Remember, the entire argument hinges on the concept of reason to know, not actual knowledge. Also, the IRS defines understated tax to mean that the total tax should be more than the amount shown on the return. The most common cause of understated taxes is unreported income, often from investments.
Understated taxes also result from calculating deductions incorrectly, reporting incorrect credit, or reporting on an incorrect tax basis.
There is a time limit on how long a spouse has to request relief. IRS Form 9968, Request for Innocent Spouse Relief, must be filed within two years from the date of the first attempt to collect the outstanding debt.
What is Included in the Rules for Relief?
The IRS includes both the time to file and the reference collection activities within the
spouse relief rules. As stated before, the spouse seeking relief has two years from the first attempt by the IRS to collect the debt to file for relief under Form 8857. You should file as soon as you become aware of a tax liability that your spouse or former spouse should be responsible for.

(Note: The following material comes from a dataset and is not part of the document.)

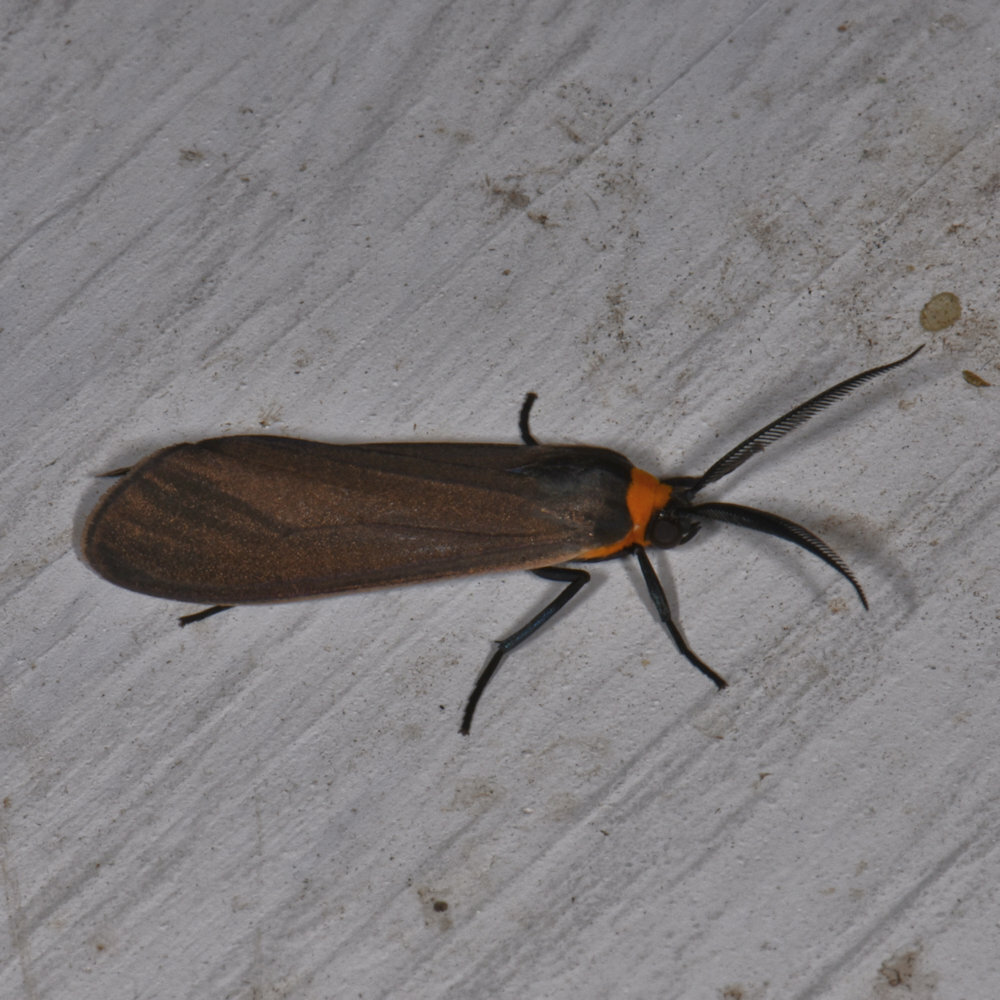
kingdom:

The IRS looks at two rules for becoming aware of the liability.
Your qualification for the first rule is determined by examining your return and proposing to increase your tax liability. Certainly, if you received communication from the IRS stating you owe more money, you should be looking into your most recent tax filing activities. The second rule telling the IRS you should be aware of a problem is receiving a notice from the IRS labeled “Instructions for Form 8857.”
Collection activities can also initiate the two-year period. Rule number two above is one activity. Another is the IRS filing a claim on your behalf in a court proceeding you are party to. The IRS can file a claim involving your property, including the filing of bankruptcy.
The two-year period could be initiated when the U.S. files a suit against you to collect the joint liability, or the IRS may issue a notice of the agency’s intent to levy and your right to a Collection Due Process hearing based on the Internal Revenue Code guidelines.
Other notices include Letter 11, Final Notice of Intent to Levy, and Letter 1058, Notice of Intent to Levy.
Your Spouse Will be Contacted
In every case of request for innocent spouse relief, the IRS is required to contact your spouse regarding your claim, even if you have been a victim of spousal or domestic violence. The law states both spouses are to be involved in the process.
Marriage is built on trust. If your spouse trades on that trust by understating taxes on a joint return that you subsequently sign, you will be held liable for the entire amount of taxes due if the IRS finds out. If you can show you had no reason to know there was an issue with the return, you may be qualified for relief as an innocent spouse.